*** Data extracts ***
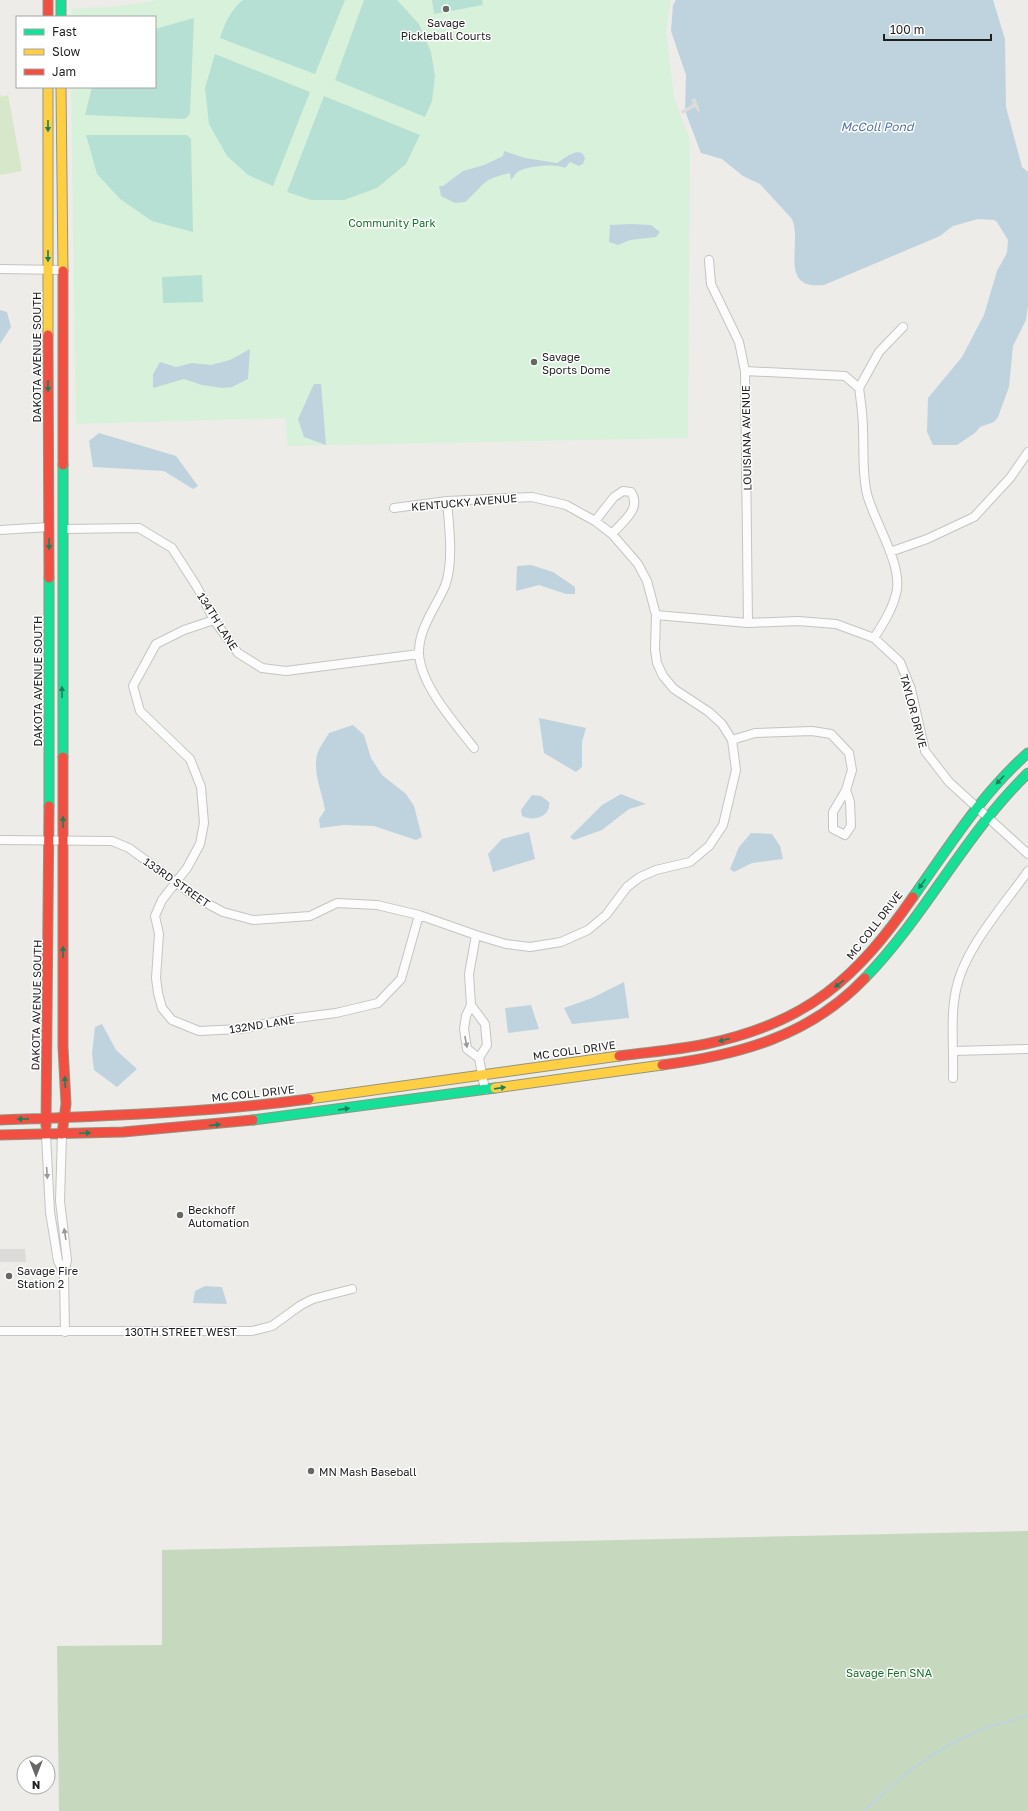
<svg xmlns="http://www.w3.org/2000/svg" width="1028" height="1811" font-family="'Golos Text',sans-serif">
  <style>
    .residential { fill: #dcdbd9 }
    .grass { fill: #d6e8c9 }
    .forest { fill: #c6d9bf }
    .park { fill: #d8f1db }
    .pitch { fill: #b7e0d4 }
    .water { fill: #bed3dd }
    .pier { fill: #dddcdb }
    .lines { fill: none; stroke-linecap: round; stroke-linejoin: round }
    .stream { stroke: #bed3dd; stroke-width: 2 }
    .street-casing { stroke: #c4c4c2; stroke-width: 10 }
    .fast-casing { stroke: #929582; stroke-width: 11 }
    .slow-casing { stroke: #929582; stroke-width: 11 }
    .jam-casing { stroke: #929582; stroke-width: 11 }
    .street { stroke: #fcfcfc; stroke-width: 8 }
    .fast { stroke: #16e098; stroke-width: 9 }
    .slow { stroke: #ffcf43; stroke-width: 9 }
    .jam { stroke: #f24e42; stroke-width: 9 }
    .oneway { fill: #1a805c }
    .oneway2 { fill: #999 }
    .poi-dot { fill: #676765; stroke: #fff; stroke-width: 1.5 }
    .labels { text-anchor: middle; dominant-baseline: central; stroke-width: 3; stroke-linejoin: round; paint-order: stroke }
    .poi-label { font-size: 11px; fill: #1f1f1f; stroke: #fff; text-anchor: start }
    .park-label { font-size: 11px; fill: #157429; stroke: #fff }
    .street-label { font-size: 11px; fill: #1f1f1f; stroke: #fff }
    .water-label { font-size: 12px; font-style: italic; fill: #5372a6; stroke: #fff }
  </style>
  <rect width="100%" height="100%" fill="#edece8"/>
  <path class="residential" d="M 0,1249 L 25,1249 L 26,1262 L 0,1262 Z"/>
  <path class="grass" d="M 0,94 L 1,97 L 8,95 L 22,171 L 0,175 Z"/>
  <path class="forest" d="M 1028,1531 L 1028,1811 L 59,1811 L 57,1646 L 162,1645 L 162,1550 Z"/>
  <path class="park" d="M 157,0 L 671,0 L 666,31 L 674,98 L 689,137 L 690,155 L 688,438 L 287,446 L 286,418 L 76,424 L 71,87 L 155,87 L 155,17 L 72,17 L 72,9 L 120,6 Z"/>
  <path class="pitch" d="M 243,0 L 345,0 L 315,74 L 220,38 C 224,25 231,9 243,0 Z
    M 364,0 L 397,0 L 419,24 L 431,52 L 435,76 L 432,101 L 425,117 L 335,80 Z
    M 432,0 L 482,0 L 483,5 L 434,14 Z
    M 194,18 L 190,114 L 185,119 L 85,115 L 92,87 L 155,87 L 155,29 Z
    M 215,54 L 310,92 L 273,186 L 248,175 L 227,156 L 209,124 L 205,88 Z
    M 324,96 L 420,135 L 406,164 L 377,188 L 344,200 L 311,200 L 287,192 Z
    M 86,135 L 187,135 L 191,139 L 193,232 L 152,221 L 120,199 L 97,174 Z
    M 202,275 L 203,302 L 163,303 L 162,277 Z"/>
  <path class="water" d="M 676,0 L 993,0 L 1005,39 L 1006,107 L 1022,167 L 1028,172 L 1028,305 L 1026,320 L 1013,346 L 1009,387 L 998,417 L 994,422 L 980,427 L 975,433 L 957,445 L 933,445 L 927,432 L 928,398 L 962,357 L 984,315 L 997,271 L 1007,253 L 1008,240 L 997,222 L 994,220 L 978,219 L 953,226 L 940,236 L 824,285 C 777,290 803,243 792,219 L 760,184 L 743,176 L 722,159 L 701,153 L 685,111 L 686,75 L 671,31 L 673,5 Z
    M 504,151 L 525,158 L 557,163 L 569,155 L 577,152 L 582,153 L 585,158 L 583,164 L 579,166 L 570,162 L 565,168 C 556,163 528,166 519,171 C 516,172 514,177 511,180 L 510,173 C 481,179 485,185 465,202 L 455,203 L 441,196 L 439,186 L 443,186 L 463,171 L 484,165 L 503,156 Z
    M 631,224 L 651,225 L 660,232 L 656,237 L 630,240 L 618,245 L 609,242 L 610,225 Z
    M 0,310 L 7,312 L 11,327 L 0,344 Z
    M 250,349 L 248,379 L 232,387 L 222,388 L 202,385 L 184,379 L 153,388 L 153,374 L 160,362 L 176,367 L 192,363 L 211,365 L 230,360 Z
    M 314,384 L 321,384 L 326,445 L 304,437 L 298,419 Z
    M 99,433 L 176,456 L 198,486 L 193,489 L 164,471 L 93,467 L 89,441 Z
    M 531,565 L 553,572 L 575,587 L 575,594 L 566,594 L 539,585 L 516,591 L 517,566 Z
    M 539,718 L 586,728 L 582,742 L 582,767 L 576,772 L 544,753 Z
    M 353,725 L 364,735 L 371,758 L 382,775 L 406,794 L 414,806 L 422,837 L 416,840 L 374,826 L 344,825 L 320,828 L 319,819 L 325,810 C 322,791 313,774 317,755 C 319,747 326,739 329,733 Z
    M 621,794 L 646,804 L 629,809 L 602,830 L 574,840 L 570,837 L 602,805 Z
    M 532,795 L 541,796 L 549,802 C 551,817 534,822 522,816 L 521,810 Z
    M 529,832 L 535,859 L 493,872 L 488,854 L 502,839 Z
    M 751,833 L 772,834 L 780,846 L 783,859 L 752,863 L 734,872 L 730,869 L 739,847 Z
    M 624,982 L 629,1018 L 572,1024 L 564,1008 L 592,998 Z
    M 531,1005 L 539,1029 L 508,1033 L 505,1008 Z
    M 102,1024 L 116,1050 L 137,1069 L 117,1087 L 94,1070 L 92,1054 L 95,1027 Z
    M 205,1286 L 222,1287 L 227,1304 L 193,1303 L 195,1291 Z"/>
  <path class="pier" d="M 695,98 L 700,111 L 698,112 L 695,107 L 682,114 L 681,111 L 693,104 L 691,100 Z"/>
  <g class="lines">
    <path class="stream" d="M 864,1811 C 896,1780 932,1751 973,1733 C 990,1725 1010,1722 1028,1715"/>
    <g class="street-casing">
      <path id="street" d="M 709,260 L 711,284 L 739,342 L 745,371 L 748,623
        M 0,269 L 63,270
        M 745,371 L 845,376 L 859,388 C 861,402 863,416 863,430 C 864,451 862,473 867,494 C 874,522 904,566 896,594 C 892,610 883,624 874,638
        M 859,388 L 879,352 L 903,327
        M 447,501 C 449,526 454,562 445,586 C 436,607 418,629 419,654 C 421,686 455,723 474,748
        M 595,521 L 614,497 L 623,491 L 631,492 C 642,509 623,521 612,534
        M 63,529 L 139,528 L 172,548 L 197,587 L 214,620 L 238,653 L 262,668 L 286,671 L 419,654
        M 0,530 L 49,527
        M 890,552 L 927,539 L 974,517 L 1010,478 L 1028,452
        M 656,615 L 748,623 L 798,621 L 836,624 L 874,638 L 900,662 L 911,689 L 925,751 L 949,782 L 1028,854
        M 214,620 L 184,630 L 156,644 L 133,686 L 140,711 L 190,759 L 201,787 L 204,823 L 200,844 L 187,868 L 162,900 L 155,916 L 159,934 L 156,978 L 158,993 L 162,1008 L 172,1020 L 199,1031 L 240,1029 L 289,1019 L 336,1013 L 378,1003 L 401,979 L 419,915
        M 732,740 L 755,733 L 812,731 L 831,734 L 849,753 L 852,770 L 846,790 L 833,812 L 833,829 L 845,835 L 851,826 L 850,802 L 846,790
        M 0,840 L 112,841 L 129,848 L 197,898 L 223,912 L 253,920 L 310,916 L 337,903 L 377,905 L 419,915 L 476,935 L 506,944 L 530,947 L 561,942 L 588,930 L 606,915 L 627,887 L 640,877 L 656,870 L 690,862 L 709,846 L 723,825 L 736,770 L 732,740 L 722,724 L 709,712 L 674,689 L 663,676 L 657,663 L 655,650 L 656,615 L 647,581 L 638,564 L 612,534 L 595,521 L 566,505 L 532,497 L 447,501 L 394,508
        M 471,1005 L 485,1024 L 487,1045 L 479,1058 L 467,1049 L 464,1029 L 466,1016 L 471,1005 L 469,974 L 476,935
        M 954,1051 L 1028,1049
        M 479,1058 L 485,1090
        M 953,1078 C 954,1050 950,1017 956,990 C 964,949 1004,905 1028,871
        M 62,1134 L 60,1201 L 67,1260 L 64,1273 L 65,1332
        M 46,1135 L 50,1212 L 58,1261 L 64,1273
        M 0,1331 L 252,1331 L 272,1326 L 301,1305 L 313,1299 L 352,1289"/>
    </g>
    <g class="fast-casing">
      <path id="fast" d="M 61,0 L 61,17
        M 63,465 L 63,757
        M 49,578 L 49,806
        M 913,897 C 949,847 981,794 1028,753
        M 865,978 C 926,915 965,834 1028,773
        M 253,1120 L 495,1088"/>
    </g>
    <g class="slow-casing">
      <path id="slow" d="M 48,87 L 48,335
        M 61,87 L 63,271
        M 495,1088 L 662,1065
        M 309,1099 L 619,1056"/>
    </g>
    <g class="jam-casing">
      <path id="jam" d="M 48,0 L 48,17
        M 63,271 L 63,465
        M 48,335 L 49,578
        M 619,1056 C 648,1052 678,1050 706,1044 C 807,1023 856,979 913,897
        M 662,1065 C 739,1055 810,1036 865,978
        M 0,1120 C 103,1116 206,1113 309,1099
        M 46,1126 L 49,806
        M 62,1134 L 66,1104 L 63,1047 L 63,757
        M 0,1135 L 123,1132 L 253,1120"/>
    </g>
    <use href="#street" class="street"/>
    <use href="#fast" class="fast"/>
    <use href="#slow" class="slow"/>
    <use href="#jam" class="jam"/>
  </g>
  <defs><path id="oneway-solid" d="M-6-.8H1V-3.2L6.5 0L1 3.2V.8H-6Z"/></defs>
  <g class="oneway">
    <use href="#oneway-solid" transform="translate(48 126) rotate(90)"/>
    <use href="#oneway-solid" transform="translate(48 256) rotate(90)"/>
    <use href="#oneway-solid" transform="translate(48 386) rotate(90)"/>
    <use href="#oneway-solid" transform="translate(49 544) rotate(90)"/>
    <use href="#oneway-solid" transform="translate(62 692) rotate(-91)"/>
    <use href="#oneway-solid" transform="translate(1000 780) rotate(133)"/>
    <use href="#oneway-solid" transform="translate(63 822) rotate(-91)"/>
    <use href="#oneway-solid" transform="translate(922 884) rotate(126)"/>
    <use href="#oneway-solid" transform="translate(63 952) rotate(-90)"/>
    <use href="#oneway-solid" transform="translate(839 984) rotate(141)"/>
    <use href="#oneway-solid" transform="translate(724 1040) rotate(167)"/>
    <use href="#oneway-solid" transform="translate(65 1082) rotate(-93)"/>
    <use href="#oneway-solid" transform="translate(500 1088) rotate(-8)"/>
    <use href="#oneway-solid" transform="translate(344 1109) rotate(-8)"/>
    <use href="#oneway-solid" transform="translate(23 1119) rotate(179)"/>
    <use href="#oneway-solid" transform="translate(215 1125) rotate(-6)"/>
    <use href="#oneway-solid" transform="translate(85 1133) rotate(-3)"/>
  </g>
  <g class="oneway2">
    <use href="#oneway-solid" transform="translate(466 1042) rotate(79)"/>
    <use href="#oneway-solid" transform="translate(47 1173) rotate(86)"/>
    <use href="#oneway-solid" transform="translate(65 1234) rotate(-99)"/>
  </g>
  <g class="poi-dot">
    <circle cx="446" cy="9" r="4"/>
    <circle cx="534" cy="362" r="4"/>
    <circle cx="180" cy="1215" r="4"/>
    <circle cx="9" cy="1276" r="4"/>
    <circle cx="311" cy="1471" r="4"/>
  </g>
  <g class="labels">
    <g class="poi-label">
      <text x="446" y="22" text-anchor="middle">Savage<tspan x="446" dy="13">Pickleball Courts</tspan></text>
      <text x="542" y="356">Savage<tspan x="542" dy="13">Sports Dome</tspan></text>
      <text x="188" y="1209">Beckhoff<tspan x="188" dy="13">Automation</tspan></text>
      <text x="17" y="1270">Savage Fire<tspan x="17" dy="13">Station 2</tspan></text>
      <text x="319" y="1471">MN Mash Baseball</text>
    </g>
    <g class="park-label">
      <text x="392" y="222">Community Park</text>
      <text x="889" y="1672">Savage Fen SNA</text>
    </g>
    <g class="street-label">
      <text transform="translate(36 357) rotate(-90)">DAKOTA AVENUE SOUTH</text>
      <text transform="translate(746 438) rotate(-91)">LOUISIANA AVENUE</text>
      <text transform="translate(464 502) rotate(-5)">KENTUCKY AVENUE</text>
      <text transform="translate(218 621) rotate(58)">134TH LANE</text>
      <text transform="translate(37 681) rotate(-90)">DAKOTA AVENUE SOUTH</text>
      <text transform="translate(914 711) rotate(75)">TAYLOR DRIVE</text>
      <text transform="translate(177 882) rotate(35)">133RD STREET</text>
      <text transform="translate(874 925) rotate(-52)">MC COLL DRIVE</text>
      <text transform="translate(36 1005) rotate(-89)">DAKOTA AVENUE SOUTH</text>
      <text transform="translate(262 1024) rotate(-9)">132ND LANE</text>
      <text transform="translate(574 1050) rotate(-8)">MC COLL DRIVE</text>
      <text transform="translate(253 1093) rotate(-6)">MC COLL DRIVE</text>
      <text x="181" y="1331">130TH STREET WEST</text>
    </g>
    <g class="water-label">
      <text x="877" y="126">McColl Pond</text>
    </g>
  </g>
  <rect x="16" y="16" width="140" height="72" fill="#ffffff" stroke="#a5a5a5"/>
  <rect x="24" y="29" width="20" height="6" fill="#16e098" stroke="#a5a5a5"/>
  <text x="52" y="36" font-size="12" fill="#1f1f1f">Fast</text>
  <rect x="24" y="49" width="20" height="6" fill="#ffcf43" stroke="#a5a5a5"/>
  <text x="52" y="56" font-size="12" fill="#1f1f1f">Slow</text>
  <rect x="24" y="69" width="20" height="6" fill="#f24e42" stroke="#a5a5a5"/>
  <text x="52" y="76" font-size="12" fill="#1f1f1f">Jam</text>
  <g transform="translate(36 1775) rotate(180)"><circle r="19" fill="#ffffff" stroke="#a5a5a5"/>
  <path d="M0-3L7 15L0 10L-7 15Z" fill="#676765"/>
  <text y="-6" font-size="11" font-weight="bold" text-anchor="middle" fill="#1f1f1f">N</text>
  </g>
  <path d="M884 34v6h107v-6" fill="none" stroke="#1f1f1f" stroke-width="2"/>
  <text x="890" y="34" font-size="12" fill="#1f1f1f" stroke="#ffffff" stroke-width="3" paint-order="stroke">100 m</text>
</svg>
*** End of Data extracts ***
For each line above that includes the word "labels", make a copy of that line.

- Response to this exercise -
    .labels { text-anchor: middle; dominant-baseline: central; stroke-width: 3; stroke-linejoin: round; paint-order: stroke }
  <g class="labels">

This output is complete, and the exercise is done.